Jan Van Mierlo

Uit Wikipedia, de vrije encyclopedie

Jean François (Jan) Van Mierlo (Turnhout, 16 oktober 1888 - Oud-Turnhout, 18 december 1977) was een Belgisch senator.

Levensloop[bewerken | brontekst bewerken]

Jan Van Mierlo was de zoon van een tijkwever. Hij studeerde aan het Sint-Jozefscollege van Turnhout.

Tijdens de Eerste Wereldoorlog richtte hij in Baarle-Nassau een drukkerij (NV LOVI, later NV Lityca) op en vanaf 1919 bracht zijn activiteiten van drukker over naar Turnhout. In januari 1934 kwam er een nieuw bedrijfsgebouw in Mol en in 1932 werd er aan de drukkerij een uitgeverij toegevoegd, die geleid werd door Jozef Simons. Tevens was Van Mierlo onder meer van 1932 tot 1944 de uitgever van het katholieke Vlaamsgezinde weekblad De Week en vanaf 1934 uitgever van het federalistische blad Nieuw Vlaanderen. In 1947 werd NV Lityca omgevormd tot de NV Van Mierlo-Proost.
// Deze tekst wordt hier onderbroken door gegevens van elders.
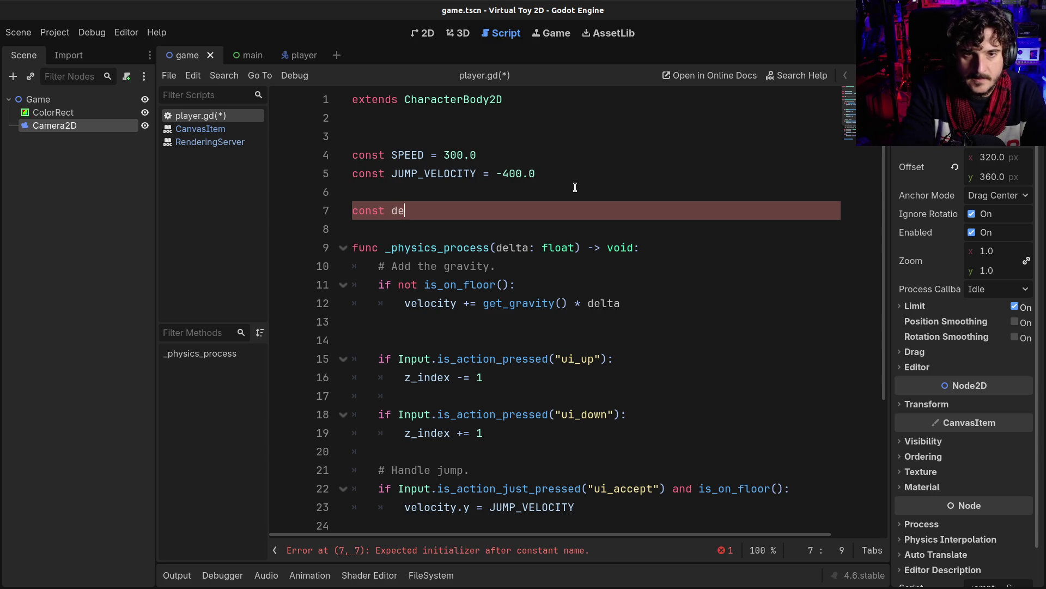
type("pth_inc")
key("BackSpace")
key("BackSpace")
key("BackSpace")
key("BackSpace")
key("BackSpace")
type("DEPTH_INC:")
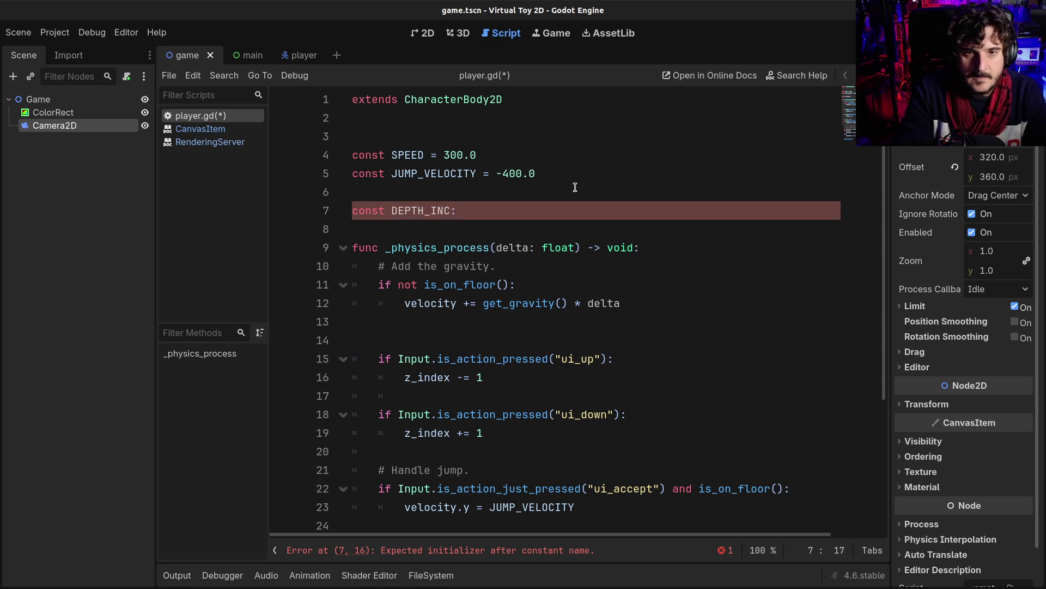
left_click(396, 156)
left_click(497, 207)
type("float = ")
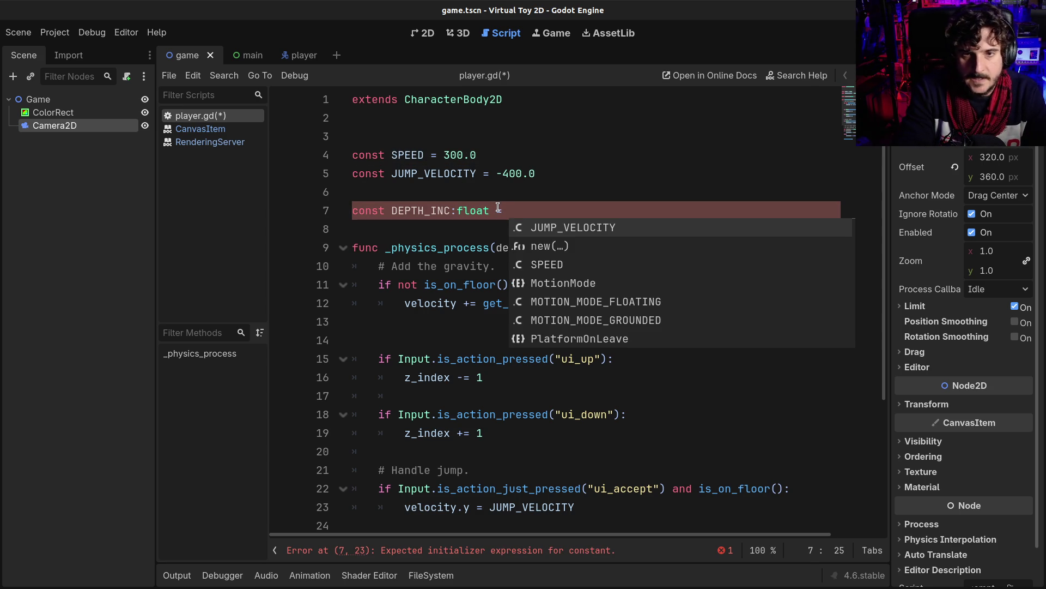
type("16.0")
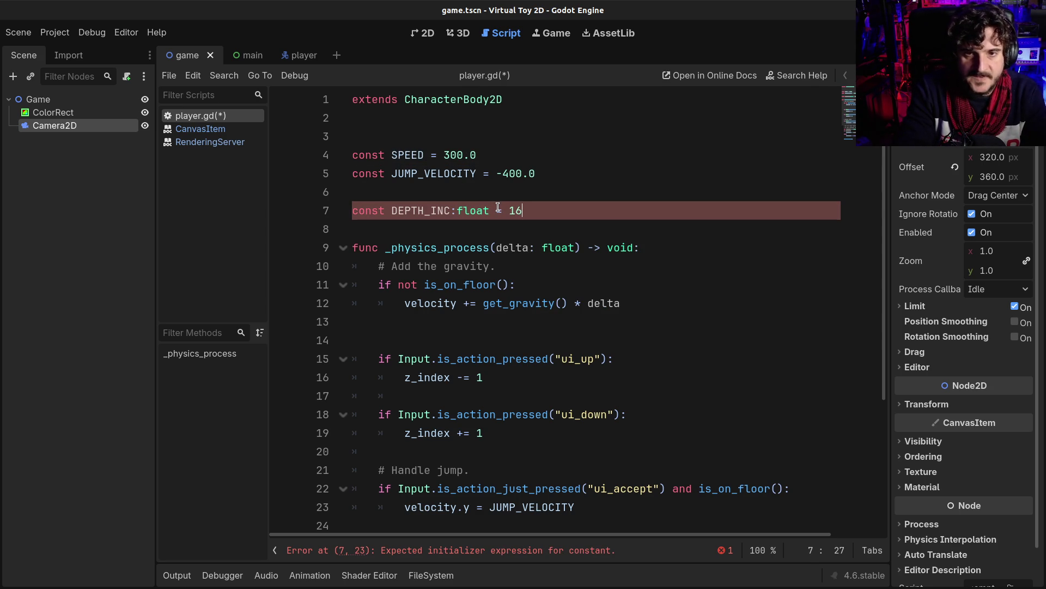
Replace the 1 in both z_index lines with DEPTH_INC*delta and save the script.
double_click(428, 211)
key("ctrl+c")
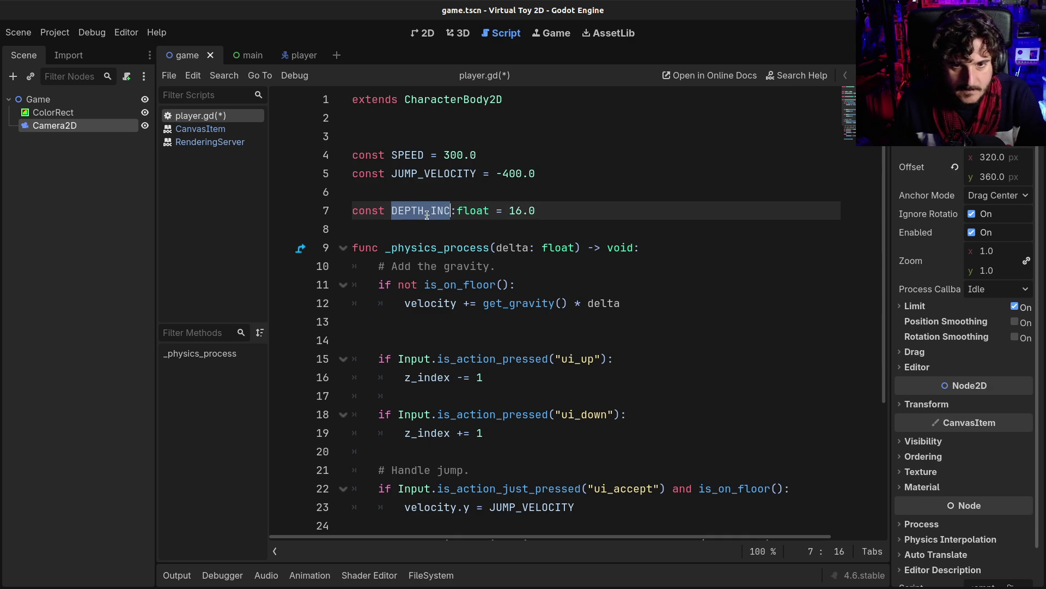
left_click(506, 375)
key("BackSpace")
key("ctrl+v")
type("*")
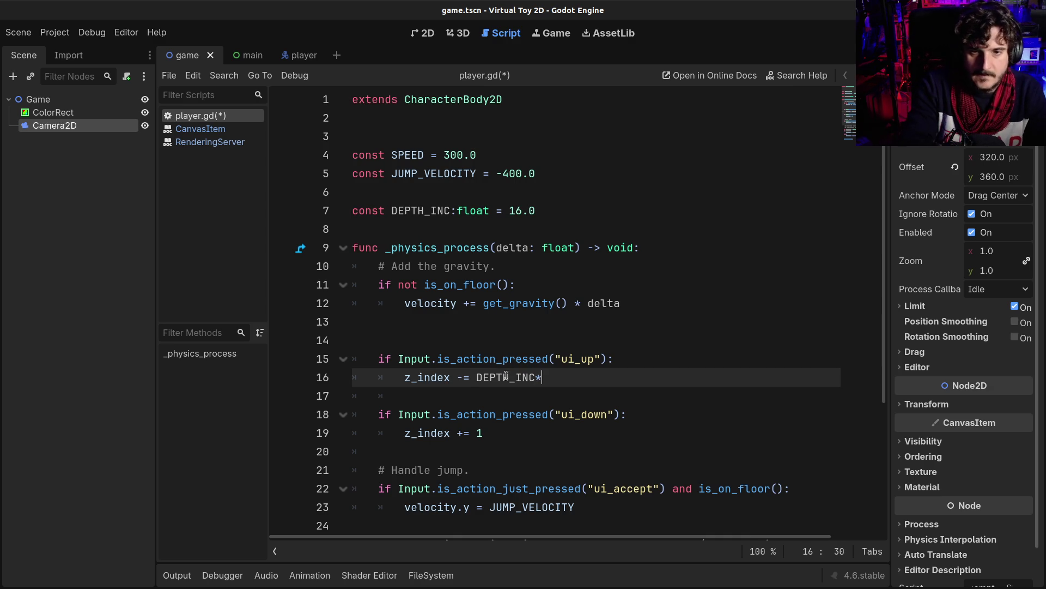
type("delta")
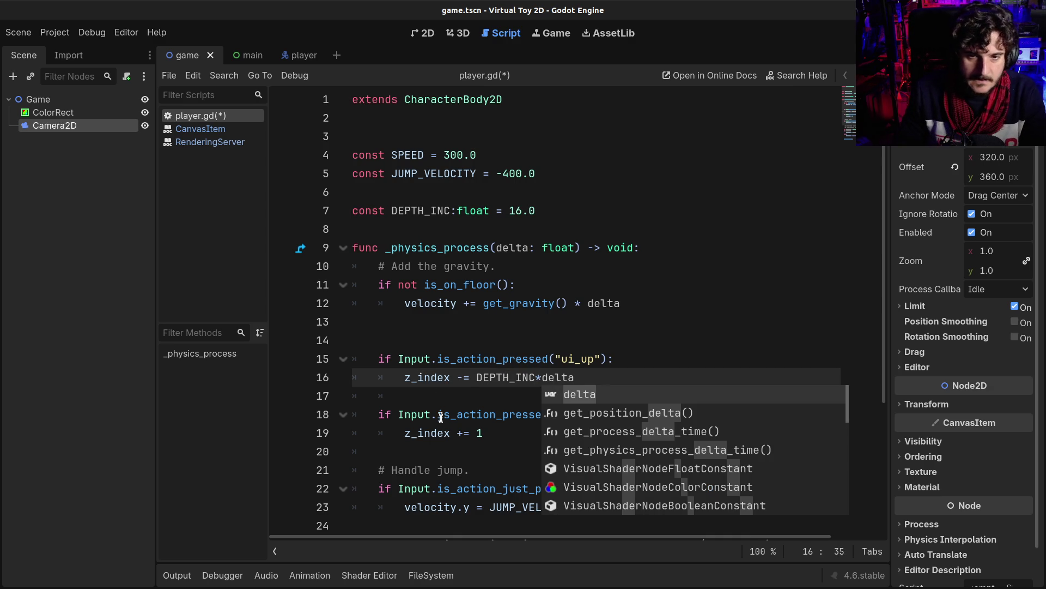
left_click(503, 433)
key("BackSpace")
key("ctrl+v")
type("*delta")
key("ctrl+s")
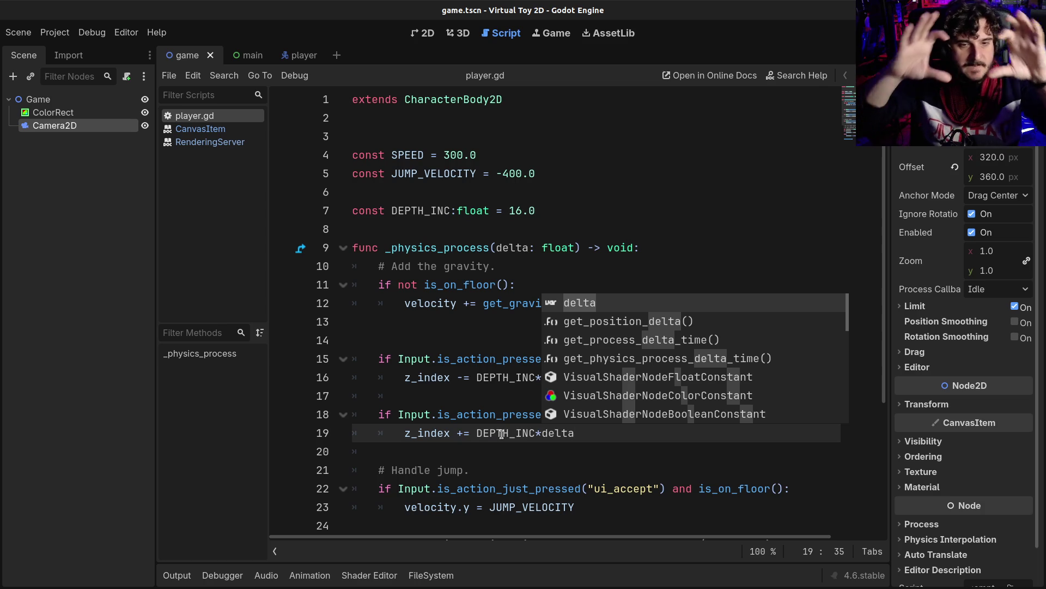
scroll(473, 434, "down", 1)
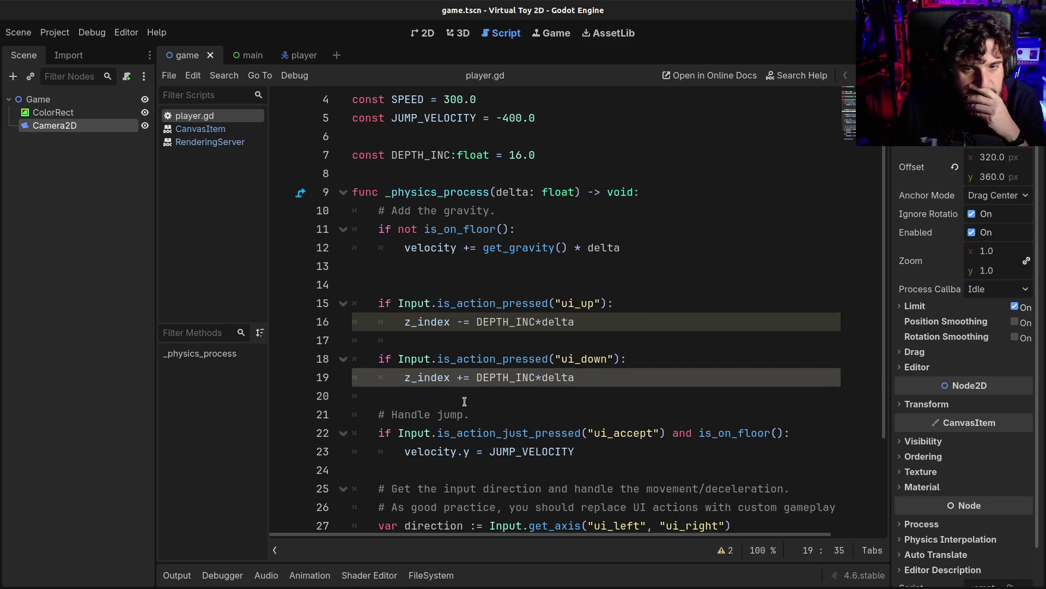
Change the ui_down 'if' to 'elif', delete blank line 17, and save.
left_click(463, 396)
left_click(379, 358)
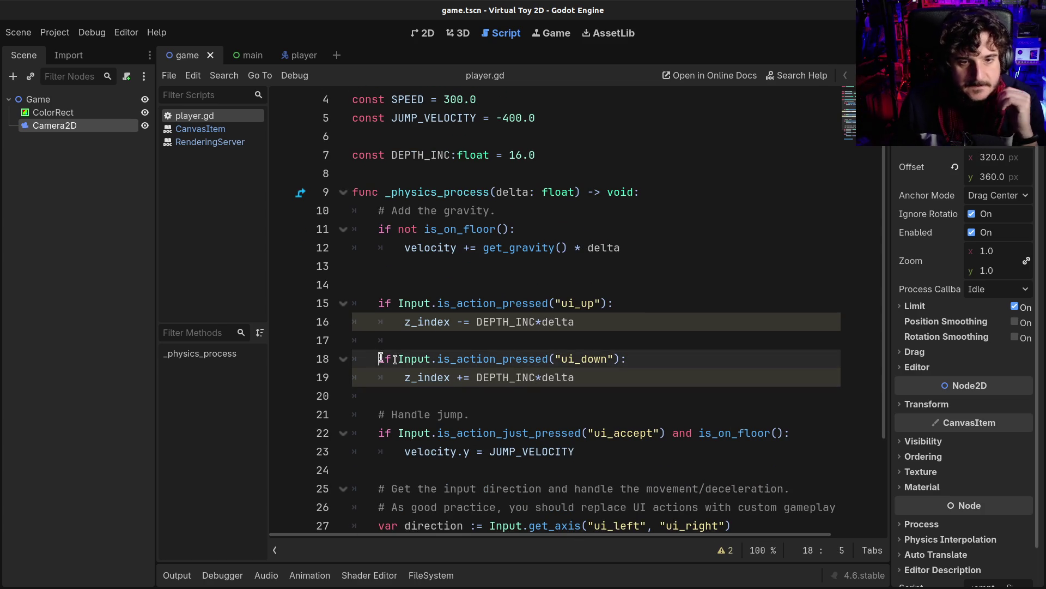
type("el")
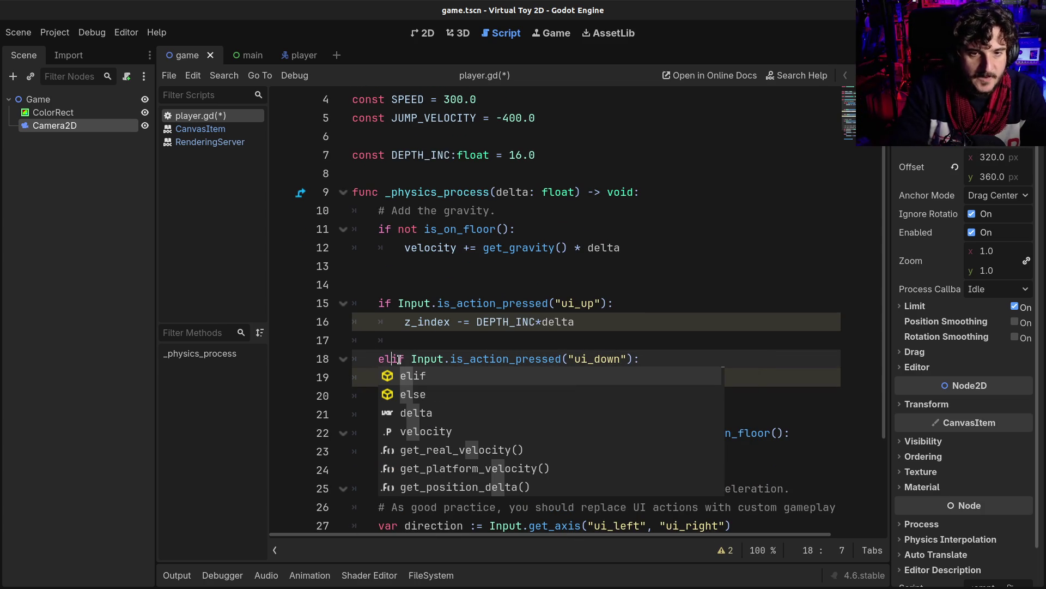
left_click(414, 346)
key("shift+Home")
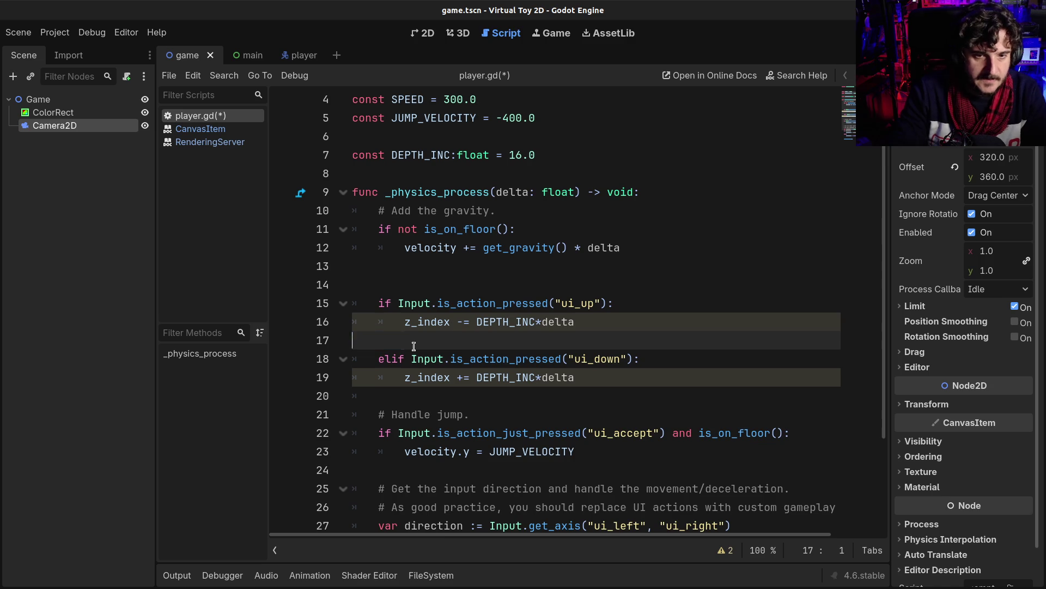
key("BackSpace")
key("BackSpace")
key("ctrl+s")
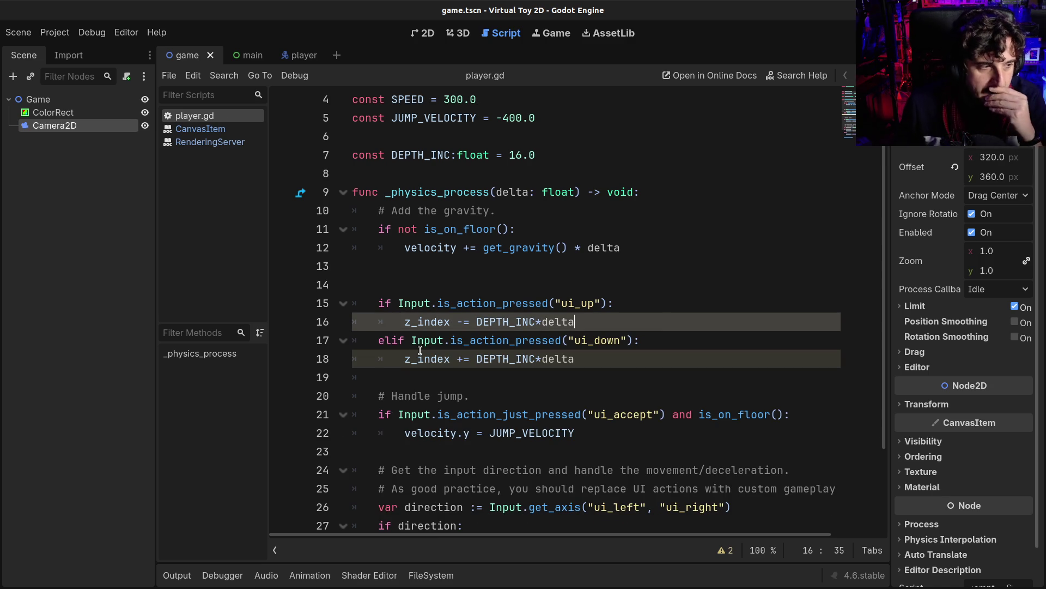
Review the ui_up check, the DEPTH_INC usage and the DEPTH_INC declaration.
left_click(461, 302)
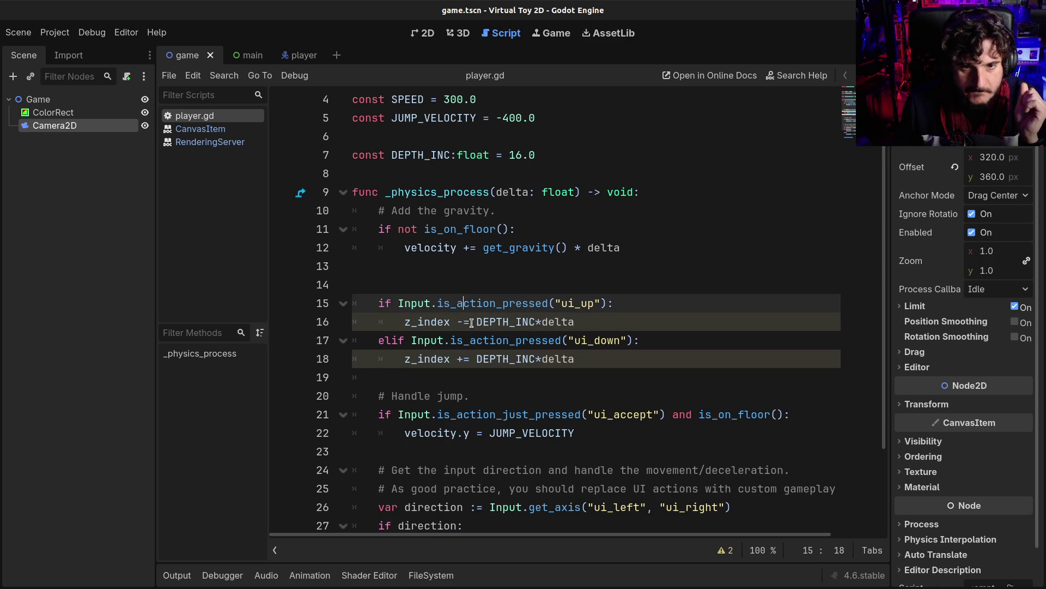
mouse_move(447, 324)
In 1925 trad hij toe tot de Katholieke Vlaamse Volkspartij van Thomas Debacker, die zich afgesplitst had van de Katholieke Partij. Van Mierlo werd de officiële partijvoorzitter van de KVV.

Na de verkiezingen van 1929 werd hij onverwacht lid van de Senaat als provinciaal senator voor de provincie Antwerpen. Hij raakte verkozen als senator door het samengaan van de katholieke en Vlaams-nationalistische provincieraadsleden. Zijn parlementaire activiteiten stelden weinig voor en in 1931 werd hij uit de Vlaams-nationalistische Senaatsgroep gestoten toen hij weigerde om het door Vlaams-nationale Kamerleden ingediende Federale Statuut te ondertekenen. Vanaf dan bleef hij uit parlement weg. Zijn mandaat als senator liep af in 1932.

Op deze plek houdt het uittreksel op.